··· TEXT PROVIDED ···

Editor’s Note: In Discussing Mere Christianity, Devin Brown engages in conversation about this seminal work of theological conversation by C. S. Lewis. Enjoy the video and questions for Session 1 on your own or with your Bible study group and share your comments below.
Watch the Video: Session 1 of Discussing Mere Christianity
Our Sense of Right and Wrong
Play the video segment for Session 1. As you watch, take any notes that might be helpful to you.
Video Discussion
As Eric Metaxas explains in the video, Mere Christianity was written because James Welch happened to read one of C. S. Lewis’s books and decided to write him a letter with a surprising invitation. What about you? Have you experienced an event in your life which may have seemed coincidental at the time but later felt as though the hand of God was behind it?
Maybe just the right book came to you at just the right time. Maybe a job opened up right when you needed one. Maybe you just happened to meet someone who went on to play a key role in your life.
Question 1. The poet William Cowper wrote, “God works in mysterious ways, His wonders to perform.” Describe a time when God worked in a mysterious way in your life. How did you know only God could have orchestrated it?
Lewis’s Preface to Mere Christianity
Near the start of the Preface, Lewis lays out the central approach he will take for the rest of the book. He tells us that his purpose is not to offer help to readers who are trying to decide which Christian denomination to join. “You will not learn from me whether you ought to become an Anglican, a Methodist, a Presbyterian, or a Roman Catholic,” he writes (viii). Instead, Lewis’s goal is to explain and defend what he calls mere Christianity, the core beliefs shared by all Christians at all times.

··· DATA LINES ···

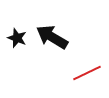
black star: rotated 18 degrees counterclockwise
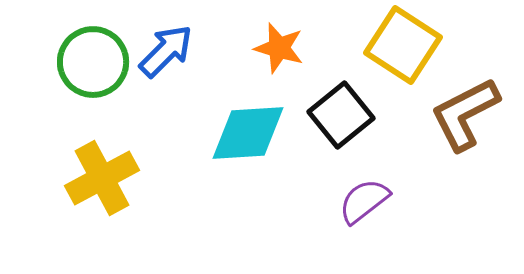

···

(WHAT TO WORK ON):
Reproduce the passage from the Mere Christianity discussion guide, from "Lewis’s Preface to" up to and including "at all times.".

(REPLY TO THE TASK):
Lewis’s Preface to Mere Christianity
Near the start of the Preface, Lewis lays out the central approach he will take for the rest of the book. He tells us that his purpose is not to offer help to readers who are trying to decide which Christian denomination to join. “You will not learn from me whether you ought to become an Anglican, a Methodist, a Presbyterian, or a Roman Catholic,” he writes (viii). Instead, Lewis’s goal is to explain and defend what he calls mere Christianity, the core beliefs shared by all Christians at all times.